(WHAT THE TASK REQUIRES)
Copy down every line of the listing below word for word, keeping each line break where it falls.

(DATASET RECORDS)
*****
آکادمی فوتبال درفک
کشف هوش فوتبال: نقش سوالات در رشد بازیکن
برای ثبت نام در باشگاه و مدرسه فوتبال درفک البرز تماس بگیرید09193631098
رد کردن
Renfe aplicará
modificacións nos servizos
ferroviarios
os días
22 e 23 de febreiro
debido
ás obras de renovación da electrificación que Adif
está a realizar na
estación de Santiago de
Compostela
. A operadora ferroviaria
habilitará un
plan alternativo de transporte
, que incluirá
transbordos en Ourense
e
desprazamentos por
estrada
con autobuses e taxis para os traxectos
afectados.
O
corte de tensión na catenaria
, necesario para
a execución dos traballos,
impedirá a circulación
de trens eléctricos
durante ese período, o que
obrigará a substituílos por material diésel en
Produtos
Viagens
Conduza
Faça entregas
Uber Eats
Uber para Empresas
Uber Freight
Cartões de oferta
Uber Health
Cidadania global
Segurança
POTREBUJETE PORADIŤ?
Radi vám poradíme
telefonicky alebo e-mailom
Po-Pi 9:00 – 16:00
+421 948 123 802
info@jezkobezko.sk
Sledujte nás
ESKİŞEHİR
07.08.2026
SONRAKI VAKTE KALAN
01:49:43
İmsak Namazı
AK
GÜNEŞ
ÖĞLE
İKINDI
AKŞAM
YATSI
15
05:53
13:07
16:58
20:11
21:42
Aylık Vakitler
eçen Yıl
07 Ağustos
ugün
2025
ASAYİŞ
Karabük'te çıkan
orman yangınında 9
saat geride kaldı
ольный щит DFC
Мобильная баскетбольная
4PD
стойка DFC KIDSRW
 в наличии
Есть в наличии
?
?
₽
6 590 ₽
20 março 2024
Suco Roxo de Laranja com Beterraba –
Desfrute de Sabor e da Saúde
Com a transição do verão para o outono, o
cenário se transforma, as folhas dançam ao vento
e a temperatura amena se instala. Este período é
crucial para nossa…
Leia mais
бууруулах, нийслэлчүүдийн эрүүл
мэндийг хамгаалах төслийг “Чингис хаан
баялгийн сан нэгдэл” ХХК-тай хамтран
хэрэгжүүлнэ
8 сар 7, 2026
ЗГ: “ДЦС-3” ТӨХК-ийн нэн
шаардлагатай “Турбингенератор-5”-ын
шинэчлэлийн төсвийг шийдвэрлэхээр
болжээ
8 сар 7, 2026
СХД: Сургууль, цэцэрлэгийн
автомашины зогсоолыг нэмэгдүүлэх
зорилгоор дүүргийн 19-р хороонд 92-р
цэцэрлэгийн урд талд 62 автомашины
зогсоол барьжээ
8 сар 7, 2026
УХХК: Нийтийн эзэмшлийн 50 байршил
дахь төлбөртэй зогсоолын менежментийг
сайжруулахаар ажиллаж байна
*****
(EXERCISE OUTPUT)
آکادمی فوتبال درفک
کشف هوش فوتبال: نقش سوالات در رشد بازیکن
برای ثبت نام در باشگاه و مدرسه فوتبال درفک البرز تماس بگیرید09193631098
رد کردن
Renfe aplicará
modificacións nos servizos
ferroviarios
os días
22 e 23 de febreiro
debido
ás obras de renovación da electrificación que Adif
está a realizar na
estación de Santiago de
Compostela
. A operadora ferroviaria
habilitará un
plan alternativo de transporte
, que incluirá
transbordos en Ourense
e
desprazamentos por
estrada
con autobuses e taxis para os traxectos
afectados.
O
corte de tensión na catenaria
, necesario para
a execución dos traballos,
impedirá a circulación
de trens eléctricos
durante ese período, o que
obrigará a substituílos por material diésel en
Produtos
Viagens
Conduza
Faça entregas
Uber Eats
Uber para Empresas
Uber Freight
Cartões de oferta
Uber Health
Cidadania global
Segurança
POTREBUJETE PORADIŤ?
Radi vám poradíme
telefonicky alebo e-mailom
Po-Pi 9:00 – 16:00
+421 948 123 802
info@jezkobezko.sk
Sledujte nás
ESKİŞEHİR
07.08.2026
SONRAKI VAKTE KALAN
01:49:43
İmsak Namazı
AK
GÜNEŞ
ÖĞLE
İKINDI
AKŞAM
YATSI
15
05:53
13:07
16:58
20:11
21:42
Aylık Vakitler
eçen Yıl
07 Ağustos
ugün
2025
ASAYİŞ
Karabük'te çıkan
orman yangınında 9
saat geride kaldı
ольный щит DFC
Мобильная баскетбольная
4PD
стойка DFC KIDSRW
 в наличии
Есть в наличии
?
?
₽
6 590 ₽
20 março 2024
Suco Roxo de Laranja com Beterraba –
Desfrute de Sabor e da Saúde
Com a transição do verão para o outono, o
cenário se transforma, as folhas dançam ao vento
e a temperatura amena se instala. Este período é
crucial para nossa…
Leia mais
бууруулах, нийслэлчүүдийн эрүүл
мэндийг хамгаалах төслийг “Чингис хаан
баялгийн сан нэгдэл” ХХК-тай хамтран
хэрэгжүүлнэ
8 сар 7, 2026
ЗГ: “ДЦС-3” ТӨХК-ийн нэн
шаардлагатай “Турбингенератор-5”-ын
шинэчлэлийн төсвийг шийдвэрлэхээр
болжээ
8 сар 7, 2026
СХД: Сургууль, цэцэрлэгийн
автомашины зогсоолыг нэмэгдүүлэх
зорилгоор дүүргийн 19-р хороонд 92-р
цэцэрлэгийн урд талд 62 автомашины
зогсоол барьжээ
8 сар 7, 2026
УХХК: Нийтийн эзэмшлийн 50 байршил
дахь төлбөртэй зогсоолын менежментийг
сайжруулахаар ажиллаж байна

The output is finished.